Question

In the following sequence of reactions:

$CH_3CH_2OH \xrightarrow{KMnO_4} (X) \xrightarrow{SOCl_2/NH_3} (Y) \xrightarrow{Br_2+NaOH} (Z)$

The end product 'Z' is

• A. Acetic acid
• B. acetone
• C. methylamine
• D. Ethylamine

Answer 1

Answer: (C)

methylamine

Answer 2

The reaction proceeds as follows:

1. Oxidation: Ethanol ($CH_3CH_2OH$) is oxidized by $KMnO_4$ to acetic acid ($CH_3COOH$).

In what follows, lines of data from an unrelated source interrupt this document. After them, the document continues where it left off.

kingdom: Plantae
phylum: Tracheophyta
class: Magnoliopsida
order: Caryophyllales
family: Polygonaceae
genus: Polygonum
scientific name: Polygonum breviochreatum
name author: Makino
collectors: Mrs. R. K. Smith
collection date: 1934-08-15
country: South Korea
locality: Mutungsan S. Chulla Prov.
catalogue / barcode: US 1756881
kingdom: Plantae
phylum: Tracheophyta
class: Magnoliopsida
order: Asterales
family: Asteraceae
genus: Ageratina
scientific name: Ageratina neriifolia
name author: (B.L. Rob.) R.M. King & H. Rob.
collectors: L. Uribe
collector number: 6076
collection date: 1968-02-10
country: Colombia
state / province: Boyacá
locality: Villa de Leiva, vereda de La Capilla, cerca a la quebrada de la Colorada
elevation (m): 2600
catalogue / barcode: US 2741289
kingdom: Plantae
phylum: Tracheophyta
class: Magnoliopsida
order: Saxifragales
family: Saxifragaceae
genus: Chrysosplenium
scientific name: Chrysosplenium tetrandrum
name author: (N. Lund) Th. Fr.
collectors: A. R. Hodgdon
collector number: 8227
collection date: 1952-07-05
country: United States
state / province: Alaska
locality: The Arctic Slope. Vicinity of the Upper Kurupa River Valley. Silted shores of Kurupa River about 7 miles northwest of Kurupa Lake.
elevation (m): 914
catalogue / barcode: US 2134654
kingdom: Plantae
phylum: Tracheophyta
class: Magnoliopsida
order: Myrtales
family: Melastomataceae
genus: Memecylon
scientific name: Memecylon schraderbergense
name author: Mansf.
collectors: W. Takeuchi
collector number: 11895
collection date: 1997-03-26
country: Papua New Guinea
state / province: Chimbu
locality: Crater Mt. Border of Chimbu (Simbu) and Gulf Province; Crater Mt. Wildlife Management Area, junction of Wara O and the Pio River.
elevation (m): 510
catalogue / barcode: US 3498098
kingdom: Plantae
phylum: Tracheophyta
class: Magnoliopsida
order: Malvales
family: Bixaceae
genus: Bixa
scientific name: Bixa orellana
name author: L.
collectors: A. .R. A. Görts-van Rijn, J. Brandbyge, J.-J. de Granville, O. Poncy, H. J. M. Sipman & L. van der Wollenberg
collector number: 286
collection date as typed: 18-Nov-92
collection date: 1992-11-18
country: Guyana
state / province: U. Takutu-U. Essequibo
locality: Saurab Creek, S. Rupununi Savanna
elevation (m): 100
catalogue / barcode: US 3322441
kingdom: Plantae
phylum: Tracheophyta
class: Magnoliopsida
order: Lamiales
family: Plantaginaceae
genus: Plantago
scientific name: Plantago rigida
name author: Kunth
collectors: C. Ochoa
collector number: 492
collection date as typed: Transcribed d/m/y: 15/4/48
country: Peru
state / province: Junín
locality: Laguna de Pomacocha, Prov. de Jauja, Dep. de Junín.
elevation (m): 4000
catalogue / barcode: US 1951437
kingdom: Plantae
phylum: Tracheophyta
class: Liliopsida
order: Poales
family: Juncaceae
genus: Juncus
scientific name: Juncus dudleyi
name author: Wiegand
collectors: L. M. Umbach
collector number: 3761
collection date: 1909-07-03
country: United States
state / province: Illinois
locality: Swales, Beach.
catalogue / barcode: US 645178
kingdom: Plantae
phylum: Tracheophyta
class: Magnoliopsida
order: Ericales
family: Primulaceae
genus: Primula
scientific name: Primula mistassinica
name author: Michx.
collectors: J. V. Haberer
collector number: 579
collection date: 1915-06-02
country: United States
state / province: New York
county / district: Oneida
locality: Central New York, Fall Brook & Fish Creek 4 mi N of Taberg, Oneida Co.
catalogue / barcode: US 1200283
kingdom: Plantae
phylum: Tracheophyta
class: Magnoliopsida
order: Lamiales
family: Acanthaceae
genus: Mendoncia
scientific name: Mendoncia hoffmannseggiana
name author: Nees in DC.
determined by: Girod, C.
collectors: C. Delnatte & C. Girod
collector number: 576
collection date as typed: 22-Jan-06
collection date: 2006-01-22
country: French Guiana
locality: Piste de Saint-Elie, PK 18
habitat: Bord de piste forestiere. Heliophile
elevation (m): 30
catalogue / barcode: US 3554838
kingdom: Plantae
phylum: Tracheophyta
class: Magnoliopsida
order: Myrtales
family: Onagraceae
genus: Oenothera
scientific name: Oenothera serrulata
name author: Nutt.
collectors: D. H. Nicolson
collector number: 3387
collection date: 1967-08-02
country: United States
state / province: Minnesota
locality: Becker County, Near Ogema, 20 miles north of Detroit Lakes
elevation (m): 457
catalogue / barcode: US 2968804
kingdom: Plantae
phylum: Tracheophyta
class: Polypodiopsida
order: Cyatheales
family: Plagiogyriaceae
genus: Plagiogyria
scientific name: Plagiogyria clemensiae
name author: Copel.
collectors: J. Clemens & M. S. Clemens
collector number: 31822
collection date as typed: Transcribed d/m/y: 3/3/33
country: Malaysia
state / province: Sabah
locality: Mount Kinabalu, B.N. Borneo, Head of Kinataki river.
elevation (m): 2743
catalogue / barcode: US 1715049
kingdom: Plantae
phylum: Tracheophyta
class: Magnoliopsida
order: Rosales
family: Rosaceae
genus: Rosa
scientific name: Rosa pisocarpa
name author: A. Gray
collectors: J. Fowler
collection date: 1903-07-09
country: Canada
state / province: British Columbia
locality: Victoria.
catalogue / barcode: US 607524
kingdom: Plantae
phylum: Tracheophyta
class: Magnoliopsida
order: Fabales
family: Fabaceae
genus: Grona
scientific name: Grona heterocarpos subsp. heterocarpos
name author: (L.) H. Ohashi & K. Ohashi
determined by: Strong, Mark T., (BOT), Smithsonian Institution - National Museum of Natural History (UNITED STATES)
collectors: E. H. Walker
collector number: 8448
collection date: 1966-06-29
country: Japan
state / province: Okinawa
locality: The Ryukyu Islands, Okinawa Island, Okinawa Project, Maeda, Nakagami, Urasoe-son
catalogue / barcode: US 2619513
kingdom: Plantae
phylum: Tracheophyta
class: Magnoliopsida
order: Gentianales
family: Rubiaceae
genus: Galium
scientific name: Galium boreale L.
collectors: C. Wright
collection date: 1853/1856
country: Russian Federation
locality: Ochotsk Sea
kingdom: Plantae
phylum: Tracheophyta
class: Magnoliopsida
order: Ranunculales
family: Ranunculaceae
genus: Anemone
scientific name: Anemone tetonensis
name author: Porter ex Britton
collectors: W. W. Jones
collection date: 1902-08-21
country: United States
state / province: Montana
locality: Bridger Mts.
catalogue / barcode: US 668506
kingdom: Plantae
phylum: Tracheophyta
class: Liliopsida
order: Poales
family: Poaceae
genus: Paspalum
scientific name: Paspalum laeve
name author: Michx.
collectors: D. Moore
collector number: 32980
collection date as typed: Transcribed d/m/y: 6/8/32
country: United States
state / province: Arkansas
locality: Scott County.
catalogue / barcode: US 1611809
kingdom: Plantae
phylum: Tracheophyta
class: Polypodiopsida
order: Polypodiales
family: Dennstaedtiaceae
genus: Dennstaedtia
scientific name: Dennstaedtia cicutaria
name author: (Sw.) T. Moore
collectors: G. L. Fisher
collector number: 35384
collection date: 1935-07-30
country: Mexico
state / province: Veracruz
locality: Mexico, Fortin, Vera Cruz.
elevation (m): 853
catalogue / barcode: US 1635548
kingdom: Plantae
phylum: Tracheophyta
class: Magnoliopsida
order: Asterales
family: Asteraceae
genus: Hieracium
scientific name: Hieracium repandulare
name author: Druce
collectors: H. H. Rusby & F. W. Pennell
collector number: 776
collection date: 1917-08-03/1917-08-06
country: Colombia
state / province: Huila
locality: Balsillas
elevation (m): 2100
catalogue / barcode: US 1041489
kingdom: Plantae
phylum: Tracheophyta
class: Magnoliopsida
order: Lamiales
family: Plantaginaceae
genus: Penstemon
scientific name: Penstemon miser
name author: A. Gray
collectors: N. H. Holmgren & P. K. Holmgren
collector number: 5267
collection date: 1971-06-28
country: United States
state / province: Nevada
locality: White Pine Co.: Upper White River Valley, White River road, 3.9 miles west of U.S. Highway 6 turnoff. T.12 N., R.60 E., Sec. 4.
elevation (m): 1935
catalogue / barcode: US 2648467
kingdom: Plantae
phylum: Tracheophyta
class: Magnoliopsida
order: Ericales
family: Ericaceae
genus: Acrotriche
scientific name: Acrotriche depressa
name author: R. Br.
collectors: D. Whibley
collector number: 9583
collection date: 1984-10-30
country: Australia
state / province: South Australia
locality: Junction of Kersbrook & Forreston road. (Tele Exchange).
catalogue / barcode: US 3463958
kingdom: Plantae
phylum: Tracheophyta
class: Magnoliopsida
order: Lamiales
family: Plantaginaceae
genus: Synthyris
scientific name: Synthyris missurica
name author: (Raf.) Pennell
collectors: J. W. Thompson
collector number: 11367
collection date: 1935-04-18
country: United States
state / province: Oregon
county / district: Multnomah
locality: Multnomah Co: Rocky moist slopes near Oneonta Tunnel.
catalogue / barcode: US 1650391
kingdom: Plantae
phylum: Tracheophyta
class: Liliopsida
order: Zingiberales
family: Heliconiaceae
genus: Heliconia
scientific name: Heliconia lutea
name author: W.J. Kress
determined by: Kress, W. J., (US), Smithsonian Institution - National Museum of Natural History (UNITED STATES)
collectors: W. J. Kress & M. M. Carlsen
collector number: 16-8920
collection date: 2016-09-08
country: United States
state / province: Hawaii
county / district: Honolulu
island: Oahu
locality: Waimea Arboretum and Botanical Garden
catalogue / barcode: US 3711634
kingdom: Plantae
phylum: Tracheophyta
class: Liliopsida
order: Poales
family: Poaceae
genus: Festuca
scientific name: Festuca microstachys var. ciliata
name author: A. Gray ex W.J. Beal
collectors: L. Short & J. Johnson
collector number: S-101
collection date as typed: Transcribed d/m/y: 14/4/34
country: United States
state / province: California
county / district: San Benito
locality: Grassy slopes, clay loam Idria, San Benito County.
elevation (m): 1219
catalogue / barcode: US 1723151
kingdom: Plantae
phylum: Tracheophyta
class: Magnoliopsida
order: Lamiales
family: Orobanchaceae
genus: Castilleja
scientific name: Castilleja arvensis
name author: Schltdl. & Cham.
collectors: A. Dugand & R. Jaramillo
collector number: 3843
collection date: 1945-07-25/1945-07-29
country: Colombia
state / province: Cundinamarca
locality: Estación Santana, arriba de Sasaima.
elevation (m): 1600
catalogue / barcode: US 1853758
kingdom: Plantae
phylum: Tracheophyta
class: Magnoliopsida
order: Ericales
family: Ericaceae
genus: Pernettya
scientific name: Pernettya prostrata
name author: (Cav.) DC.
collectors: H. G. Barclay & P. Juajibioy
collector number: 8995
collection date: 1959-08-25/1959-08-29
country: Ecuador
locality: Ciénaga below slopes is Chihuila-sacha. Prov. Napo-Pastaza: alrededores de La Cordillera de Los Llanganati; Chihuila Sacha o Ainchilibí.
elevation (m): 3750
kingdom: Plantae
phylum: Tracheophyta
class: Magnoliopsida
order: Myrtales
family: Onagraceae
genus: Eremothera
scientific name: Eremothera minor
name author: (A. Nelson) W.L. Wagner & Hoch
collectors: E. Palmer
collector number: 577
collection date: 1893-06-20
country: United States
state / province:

   $CH_3CH_2OH \xrightarrow{KMnO_4} CH_3COOH$

2. Conversion to Amide: Acetic acid is converted to acetyl chloride ($CH_3COCl$) using $SOCl_2$, which then reacts with ammonia ($NH_3$) to form acetamide ($CH_3CONH_2$).

   $CH_3COOH \xrightarrow{SOCl_2} CH_3COCl$

   $CH_3COCl + NH_3 \rightarrow CH_3CONH_2$

3. Hofmann Rearrangement: Acetamide undergoes Hofmann rearrangement in the presence of $Br_2$ and $NaOH$ to yield methylamine ($CH_3NH_2$).

   $CH_3CONH_2 \xrightarrow{Br_2 + NaOH} CH_3NH_2 + CO_2$

Therefore, the end product 'Z' is methylamine.